FBI Orders Apple to Break iPhone Encryption in San Bernardino Case

| Importance: 9/10 | Status: confirmed

A federal magistrate judge ordered Apple to create special software to bypass security features on an iPhone 5C used by San Bernardino terrorist Syed Rizwan Farook, triggering the most public battle over encryption in U.S. history. The FBI sought to unlock the device after the December 2015 attack that killed 14 people, but Apple’s iOS 8 encryption made the phone inaccessible even to the company itself.

The court order, issued under the All Writs Act of 1789, demanded that Apple create a custom version of iOS that would disable three key security features: the auto-erase function that wipes data after 10 failed passcode attempts, the mandatory delays between passcode entries, and the requirement that passcodes be entered manually rather than electronically. This would allow the FBI to use brute-force attacks to guess the passcode without destroying the evidence.

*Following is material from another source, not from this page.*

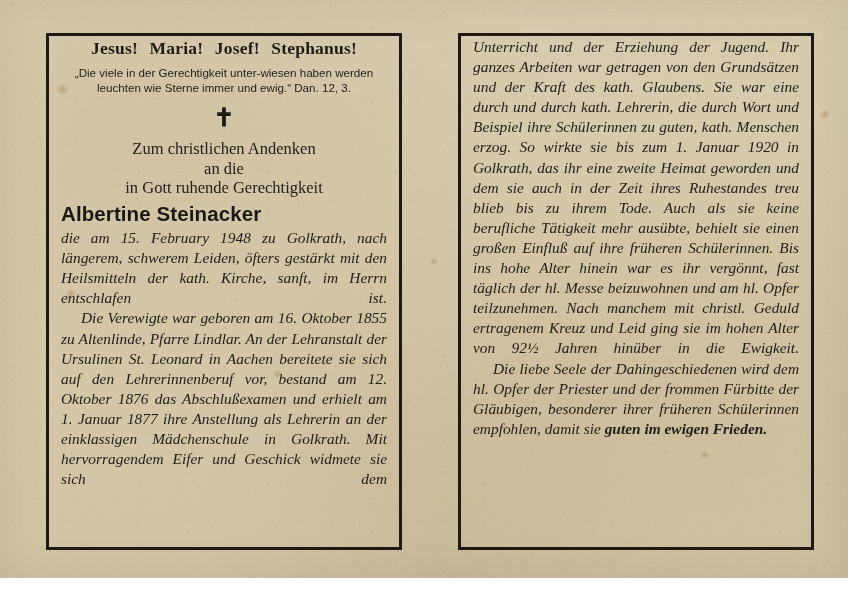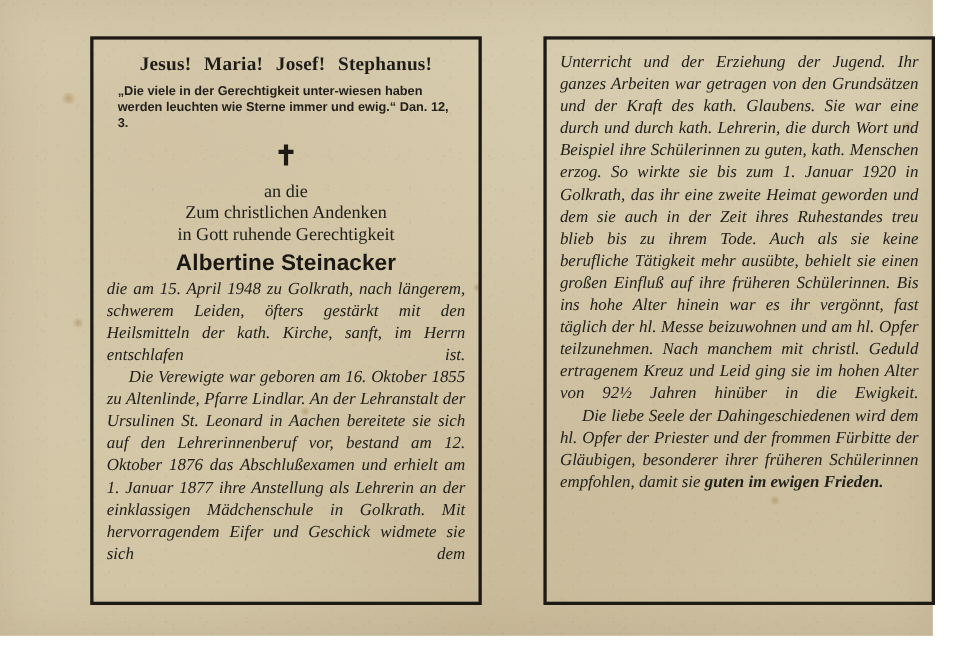"Jesus! Maria! Josef! Stephanus!" .page { margin-left: 36px -> none; padding: 10px 12px 8px 12px -> 0 12px 8px 12px }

Apple CEO Tim Cook refused the order in a public letter, arguing that creating such software would effectively create a “master key” that could compromise the security of hundreds of millions of iPhones worldwide. Cook stated: “The government is asking Apple to hack our own users and undermine decades of security advancements that protect our customers.” Apple’s legal team argued the order violated the company’s First Amendment rights by compelling it to write code, and that such a backdoor would inevitably be exploited by criminals and authoritarian governments.

The case drew intense public attention and divided opinion. Privacy advocates, tech companies, and security experts rallied behind Apple, warning that weakening encryption for one case would create systemic vulnerabilities. Law enforcement argued that Apple was placing corporate interests above public safety and creating “warrant-proof” spaces for criminals. The dispute represented a fundamental clash between competing values: the government’s need to investigate crimes versus individuals’ rights to privacy and security in an increasingly digital world.

In late March 2016, the FBI withdrew its request after announcing it had employed a third party (later revealed to be the Israeli security firm Cellebrite) to unlock the phone, avoiding a legal precedent. However, the battle established encryption as a central political issue and demonstrated that some tech companies would resist government surveillance demands even under intense political and legal pressure, marking a significant shift from the PRISM era when companies quietly complied with secret surveillance orders.